“Going to bed 15 minutes earlier every night and continually adding 15 minutes each day until you are in a good sleep rhythm is a great tactic,” says Rachel.
Also:
- Avoid excessive amounts of stimulants: Sugar and coffee ingested in the later half of the day or evening can severely impact quality of sleep and even lead to insomnia.
- Power down: Ensure bedtime is a digital-free zone. The bright blue glow of screens can disrupt your body clock so it's important to tech-off at least 30 minutes before snoozing.

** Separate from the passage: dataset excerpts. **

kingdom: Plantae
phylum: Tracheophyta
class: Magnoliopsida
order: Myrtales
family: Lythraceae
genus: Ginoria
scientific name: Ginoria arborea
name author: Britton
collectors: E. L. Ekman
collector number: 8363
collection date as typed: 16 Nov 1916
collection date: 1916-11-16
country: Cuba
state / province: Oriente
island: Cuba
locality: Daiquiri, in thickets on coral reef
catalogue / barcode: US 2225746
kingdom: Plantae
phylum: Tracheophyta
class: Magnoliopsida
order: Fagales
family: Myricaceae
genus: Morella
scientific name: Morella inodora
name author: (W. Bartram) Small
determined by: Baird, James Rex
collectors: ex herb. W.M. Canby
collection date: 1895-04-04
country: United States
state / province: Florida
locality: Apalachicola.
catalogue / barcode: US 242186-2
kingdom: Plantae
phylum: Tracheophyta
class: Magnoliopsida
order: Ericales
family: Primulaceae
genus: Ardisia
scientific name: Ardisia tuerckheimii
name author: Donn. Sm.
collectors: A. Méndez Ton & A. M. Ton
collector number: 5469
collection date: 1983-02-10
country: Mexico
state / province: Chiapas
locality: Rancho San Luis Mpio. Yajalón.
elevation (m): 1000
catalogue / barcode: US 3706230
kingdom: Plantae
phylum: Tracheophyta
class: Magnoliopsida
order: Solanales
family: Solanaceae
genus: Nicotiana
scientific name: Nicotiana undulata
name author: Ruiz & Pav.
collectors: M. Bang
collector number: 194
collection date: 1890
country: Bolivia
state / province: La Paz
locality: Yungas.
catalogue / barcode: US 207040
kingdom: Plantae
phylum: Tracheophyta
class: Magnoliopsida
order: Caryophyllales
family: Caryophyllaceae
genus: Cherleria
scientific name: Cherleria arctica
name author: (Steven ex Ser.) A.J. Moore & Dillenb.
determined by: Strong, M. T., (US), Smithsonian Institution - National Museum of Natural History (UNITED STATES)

- Dry brush your skin: Dry body brushing not only encourages lymphatic drainage (which eliminates the body’s toxins and promotes oxygen throughout the blood) but also keeps your skin soft, supple & smooth. Perfect right before you pop into the bath.
- Indulge in a detox bath: Take a long, luxurious bathtub dip with epsom salts. This salt helps replenish the body’s magnesium levels and relaxes the body.
- Practise gratitude: One of the most effective ways to create a sense of calm and happiness before sleep is to focus on everything that is going right in your life, as opposed to what's going wrong. Emanating gratitude and counting your blessings has been scientifically proven to release dopamine - a feel-good hormone that makes you feel uplifted and positive.
- Master meditation: The mind chatter can be relentless and release excess cortisol in the bloodstream which can contribute to insomnia and feels of restfulness. Meditation helps us stay centred and allows us to come back into the present moment, helping to reduce anxiety and stress.
- Use essential oils: Using natural scents like eucalyptus and lavender can provide the little bedtime boost you need.
- Sleep on silk:not only is this great for the skin as it decreases ‘pillow induced wrinkles’ but the soothing texture of pure silk will have you feeling oh-so-relaxed.